ИНСТРУКЦИЯ К ЗАДАНИЮ:
Представьте все строки приведённых ниже данных в виде нумерованного списка, пропустив пустые строки. Изображения в ответ не включайте.

Записи из набора данных:
++++

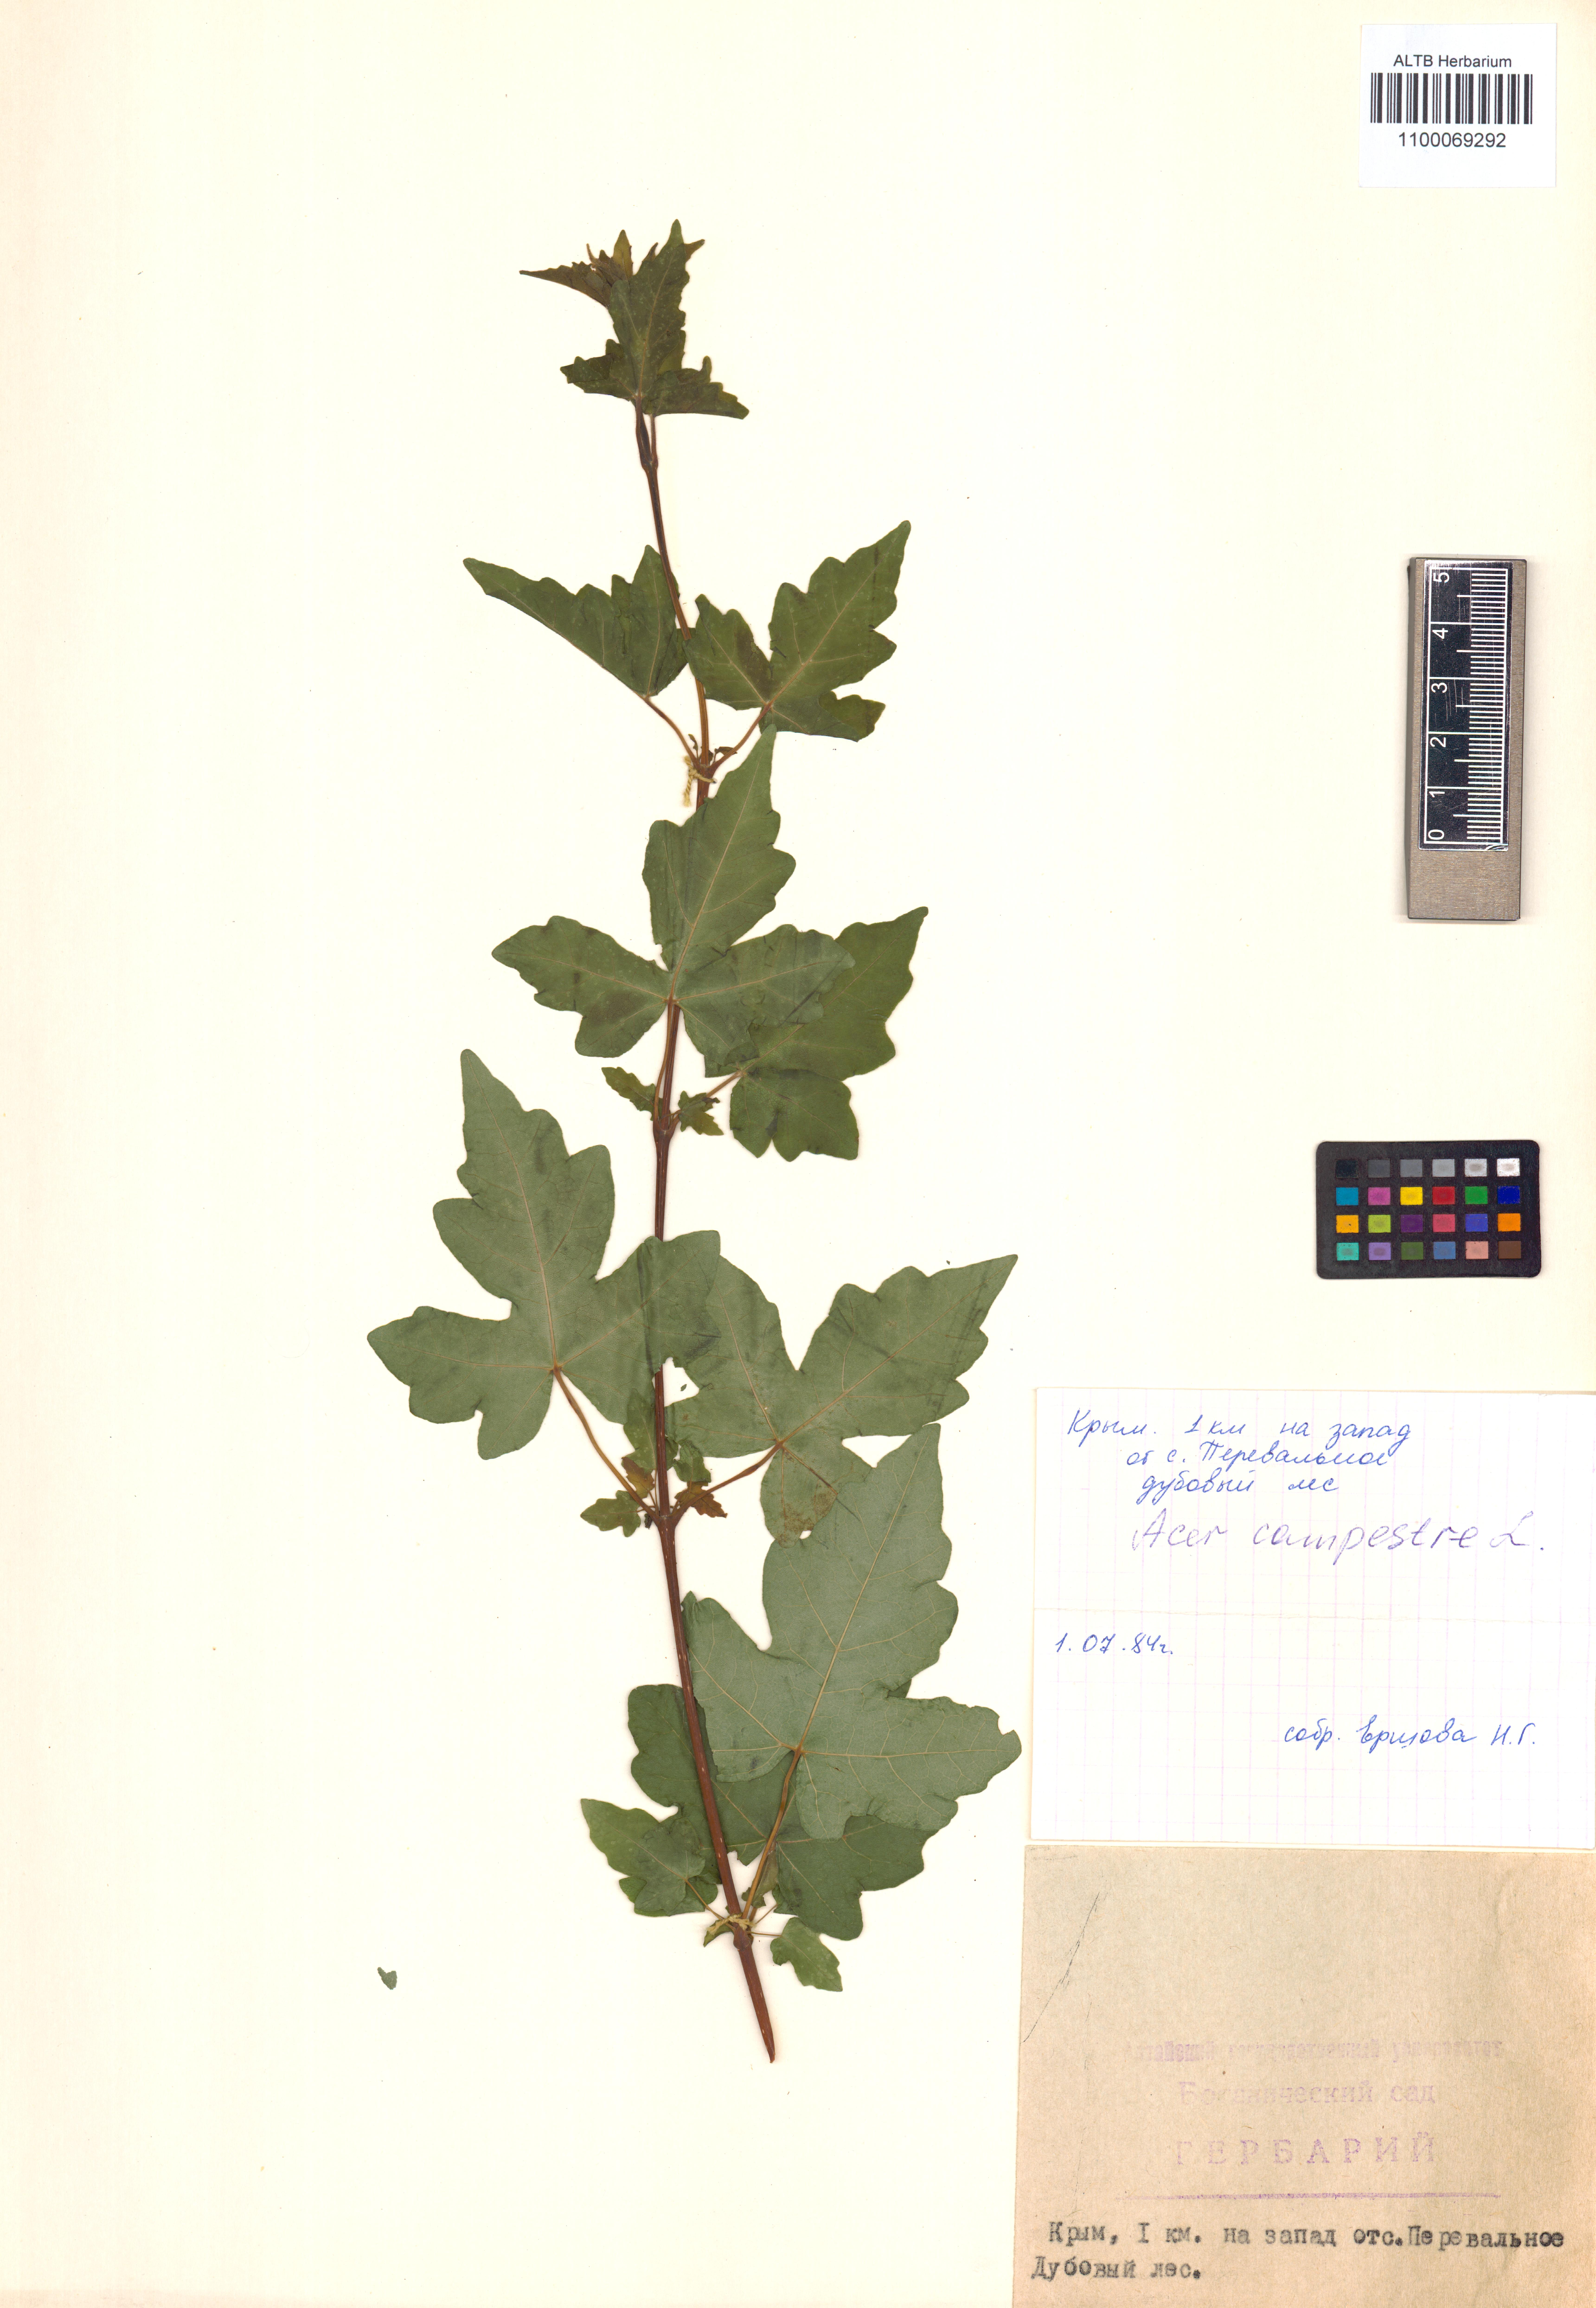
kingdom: Plantae
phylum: Tracheophyta
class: Magnoliopsida
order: Sapindales
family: Sapindaceae
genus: Acer
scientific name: Acer campestre
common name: Field maple
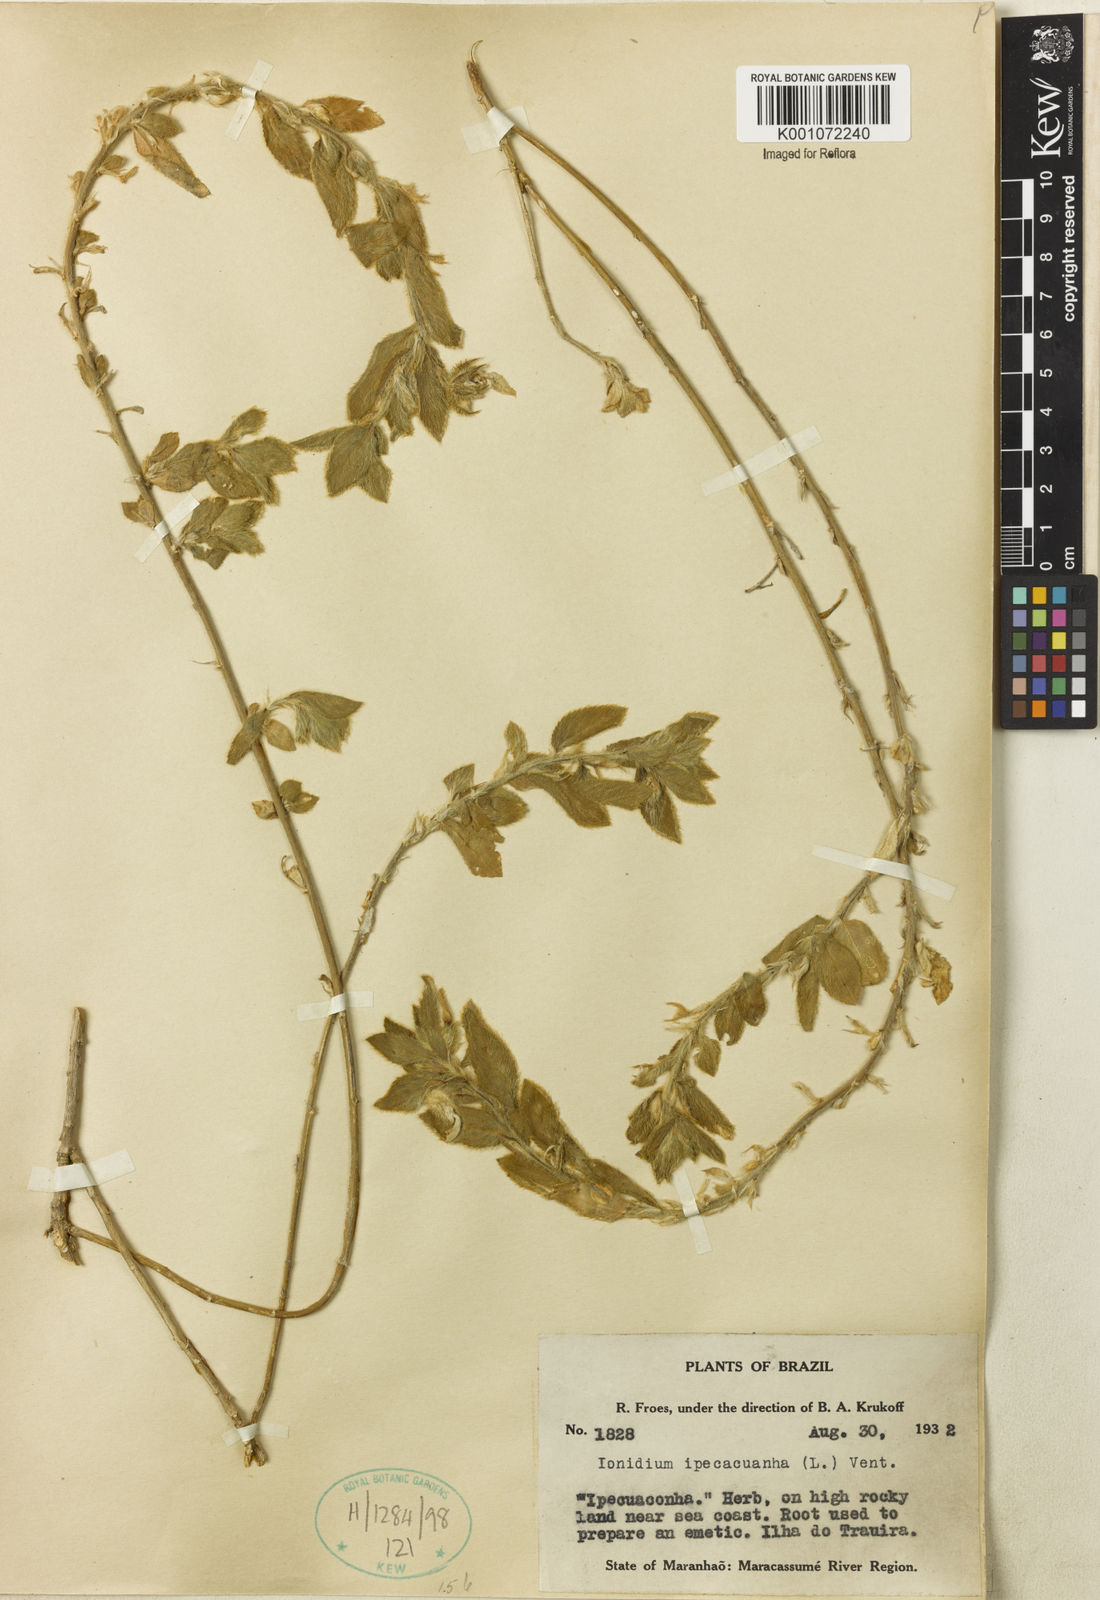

++++

ОТВЕТ:
1. kingdom: Plantae
2. phylum: Tracheophyta
3. class: Magnoliopsida
4. order: Sapindales
5. family: Sapindaceae
6. genus: Acer
7. scientific name: Acer campestre
8. common name: Field maple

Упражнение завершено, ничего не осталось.